On peut donc penser qu'avec un cadre juridique et fiscal rénové, les entreprises de pêche, qui sont au coeur du dispositif législatif en préparation, verront leurs perspectives s'améliorer.

Le port de Boulogne dispose d'atouts importants. Je n'en citerai que quatre :

Le premier atout, c'est la polyvalence des métiers (pêche industrielle, artisanale, petits métiers) qui garantit la diversité des apports tant pour le marché du frais que pour le secteur de la transformation.

Le deuxième atout vient de structures interprofessionnelles fortes.

Le troisième atout est lié à la présence d'entreprises de négoce et de traitement des produits de la mer, restructurées et mises aux normes.

Le quatrième atout de Boulogne réside dans son importante logistique d'expédition.

La chance des flottilles industrielles et artisanales boulonnaises est sans doute d'avoir un débouché naturel avec le centre d'échange des produits de la mer. Même si celui-ci voit transiter majoritairement des produits importés, la production boulonnaise se situe à un niveau significatif indispensable à l'identité de cette plate-forme halio-alimentaire, dont elle constitue un point d'appui essentiel.

Depuis 10 ans, les entreprises de pêche et de transformation du poisson, le port lui-même – par ses investissements collectifs – ont développés avec l'aide de l'État et des collectivités, des efforts considérables.

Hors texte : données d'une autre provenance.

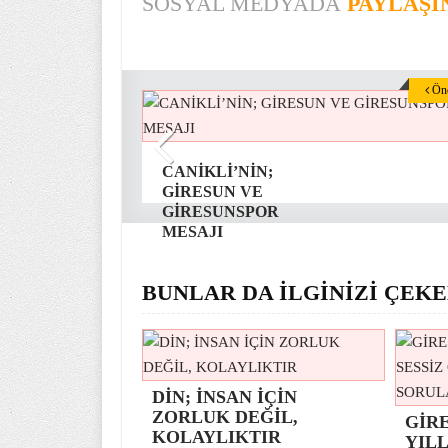
SOSYAL MEDYADA
PAYLAŞI
Önc
CANİKLİ’NİN;
GİRESUN VE
GİRESUNSPOR
MESAJI
BUNLAR DA İLGİNİZİ ÇEKE
DİN; İNSAN İÇİN
ZORLUK DEĞİL,
GİR
KOLAYLIKTIR
YILL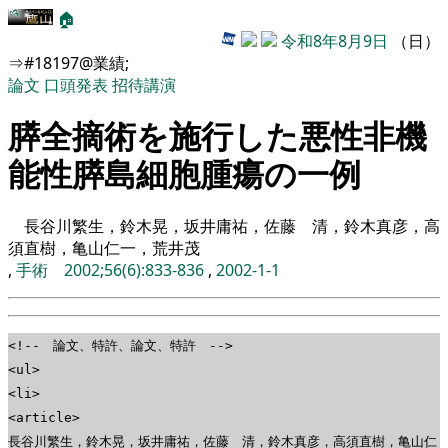
🏠
令和8年8月9日
（日）
⇒#18197@業績;
論文
口頭発表
招待講演
膵全摘術を施行した悪性非機
能性膵島細胞腫瘍の一例
長谷川繁生，鈴木晃，坂井庸祐，佐藤 清，鈴木真彦，高
須直樹，亀山仁一，荒井茂
,
手術 2002;56(6):833-836
,
2002-1-1
<!-- 論文、特許、論文、特許 -->
<ul>
<li>
<article>
長谷川繁生，鈴木晃，坂井庸祐，佐藤 清，鈴木真彦，高須直樹，亀山仁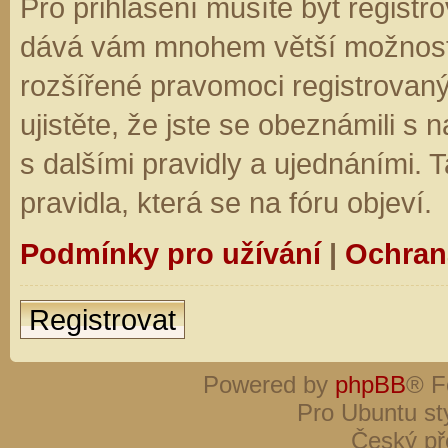
Pro přihlášení musíte být registro
dává vám mnohem větší možnosti.
rozšířené pravomoci registrovaný
ujistěte, že jste se obeznámili s
s dalšími pravidly a ujednáními. Ta
pravidla, která se na fóru objeví.
Podmínky pro užívání
|
Ochran
Registrovat
Powered by
phpBB
® F
Pro Ubuntu st
Český př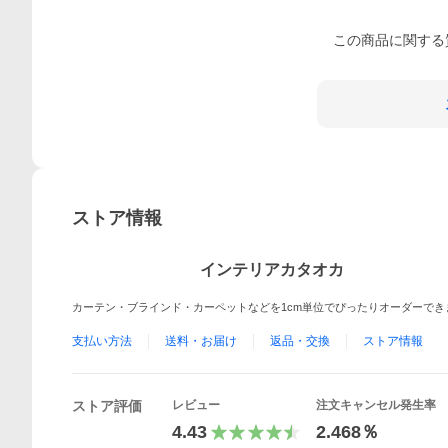
この
商品
に関する
ストア情報
インテリアカタオカ
カーテン・ブラインド・カーペットなどを1cm単位でぴったりオーダーでき
支払い方法
送料・お届け
返品・交換
ストア情報
ストア評価
レビュー
注文キャンセル発生率
4.43
2.468％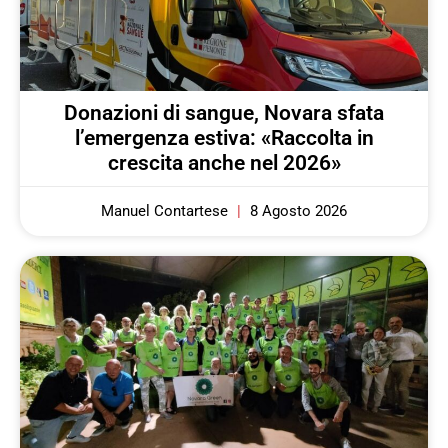
Donazioni di sangue, Novara sfata
l’emergenza estiva: «Raccolta in
crescita anche nel 2026»
Manuel Contartese
8 Agosto 2026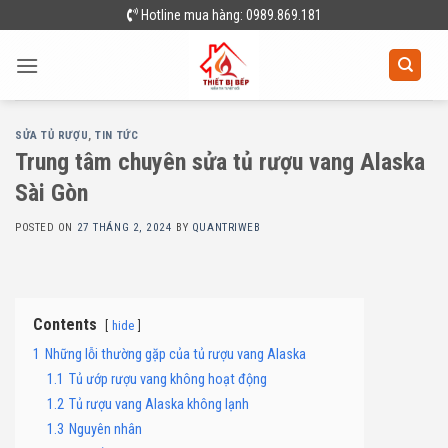
Skip
Hotline mua hàng: 0989.869.181
to
content
SỬA TỦ RƯỢU
,
TIN TỨC
Trung tâm chuyên sửa tủ rượu vang Alaska
Sài Gòn
POSTED ON
27 THÁNG 2, 2024
BY
QUANTRIWEB
Contents
hide
1
Những lỗi thường gặp của tủ rượu vang Alaska
1.1
Tủ ướp rượu vang không hoạt động
1.2
Tủ rượu vang Alaska không lạnh
1.3
Nguyên nhân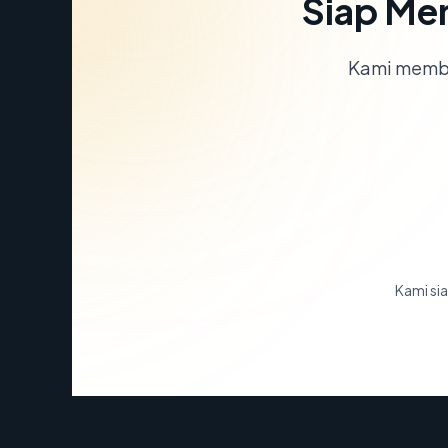
Siap Me
Kami memba
Kami sia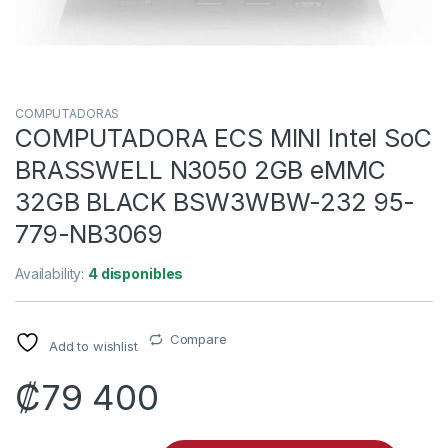
COMPUTADORAS
COMPUTADORA ECS MINI Intel SoC
BRASSWELL N3050 2GB eMMC
32GB BLACK BSW3WBW-232 95-
779-NB3069
Availability:
4 disponibles
Compare
Add to wishlist
₡
79 400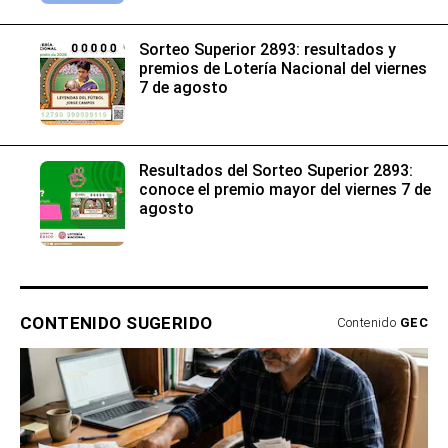
Sorteo Superior 2893: resultados y
premios de Lotería Nacional del viernes
7 de agosto
Resultados del Sorteo Superior 2893:
conoce el premio mayor del viernes 7 de
agosto
CONTENIDO SUGERIDO
Contenido
GEC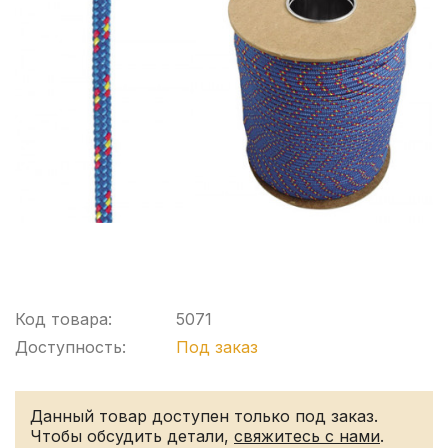
Код товара:
5071
Доступность:
Под заказ
Данный товар доступен только под заказ.
Чтобы обсудить детали,
свяжитесь с нами
.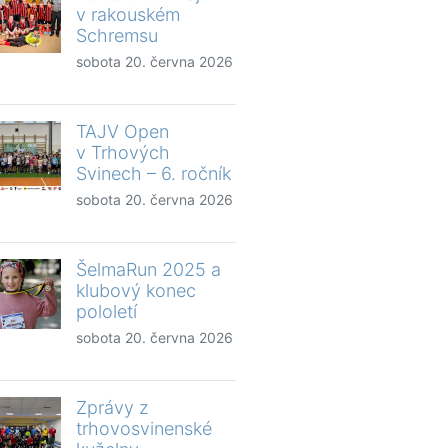
v rakouském
Schremsu
sobota 20. června 2026
TAJV Open
v Trhových
Svinech – 6. ročník
sobota 20. června 2026
ŠelmaRun 2025 a
klubový konec
pololetí
sobota 20. června 2026
Zprávy z
trhovosvinenské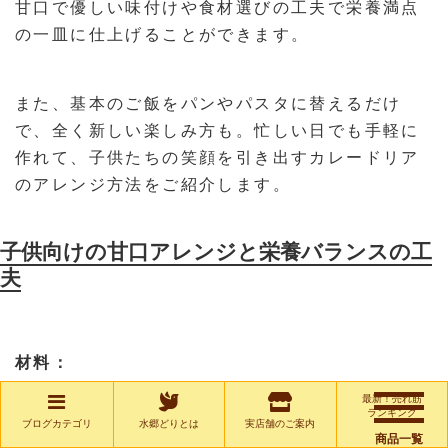
甘口で優しい味付けや食材選びの工夫で栄養満点
の一皿に仕上げることができます。
また、基本のご飯をパンやパスタに替えるだけ
で、全く新しい楽しみ方も。忙しい日でも手軽に
作れて、子供たちの笑顔を引き出すカレードリア
のアレンジ方法をご紹介します。
子供向けの甘口アレンジと栄養バランスの工
夫
材料：
最新！売れ筋
ご飯（200g）
ランキング
ブログカテゴリ
水郷どりとは
実店舗のご案内
鶏もも肉（1枚）
商品一覧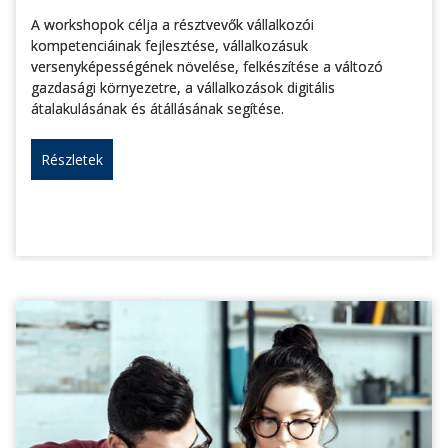
A workshopok célja a résztvevők vállalkozói
kompetenciáinak fejlesztése, vállalkozásuk
versenyképességének növelése, felkészítése a változó
gazdasági környezetre, a vállalkozások digitális
átalakulásának és átállásának segítése.
Részletek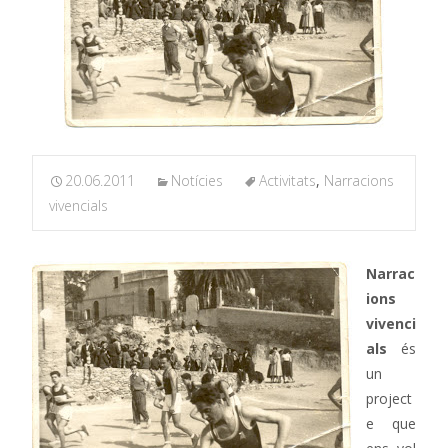
20.06.2011
Notícies
Activitats
,
Narracions
vivencials
Narrac
ions
vivenci
als
és
un
project
e que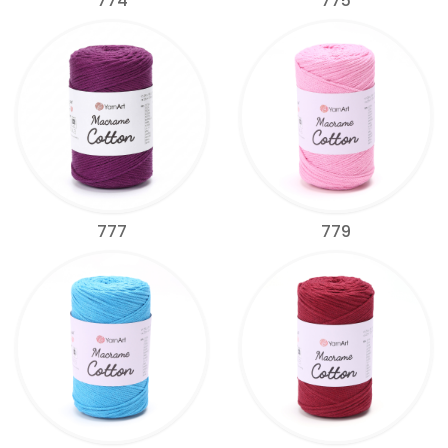
774
775
777
779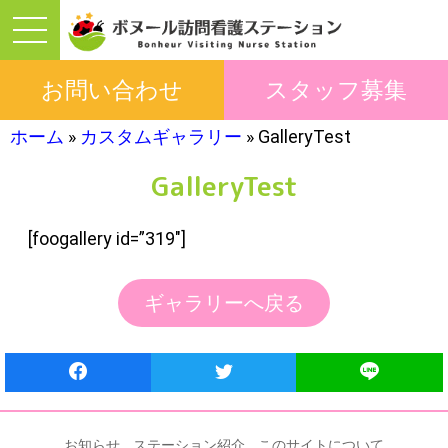
お問い合わせ
スタッフ募集
ホーム
»
カスタムギャラリー
»
GalleryTest
GalleryTest
[foogallery id=”319″]
ギャラリーへ戻る
お知らせ
ステーション紹介
このサイトについて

Avec la restructuration de CAPECURE, bien avancée et qui se poursuit, la filière halio-alimentaire possède donc les compétences et le savoir-faire pour accroître encore de manière sensible son niveau de production des produits mareyés et transformés, largement au-delà des 300 000 tonnes actuelles.

La clé de cet essor recherché par tous, c'est la reconnaissance de l'interdépendance des secteurs de la production et de la transformation, c'est aussi la stratégie de valorisation des produits de la pêche industrielle ou artisanale.

Une autre initiative s'inscrit parfaitement dans cette démarche, il s'agit du projet de réalisation d'un Centre du Goût des Produits de la Mer.

Vous le savez, je soutiens ce projet parce qu'il me paraît cohérent avec vos autres initiatives et qu'il contribuera non seulement à la promotion des produits de la mer mais aussi à celle du savoir-faire des industries de transformation et de l'activité pêche en général.

Au terme de mon propos, en saluant toutes celles et tous ceux qui ont contribué à la tenue de cette 3ème édition de PROFISH, je voudrais rappeler que les produits de la mer représentent à la fois un produit un produit et un service.

Boulogne offre cette possibilité de transformer ce qui est produit par nos pêcheurs – ou par d'autres –. Mais ces produits prennent ici une valeur ajoutée grâce à la transformation qu'ils y subissent et à une logistique moderne.

Toutes ces activités sont complémentaires.

La force de Boulogne et son originalité, qui devraient servir de modèle ailleurs, c'est une synthèse de ses activités nécessaires aujourd'hui et pour l'avenir au bon dynamisme de la filière halio-alimentaire.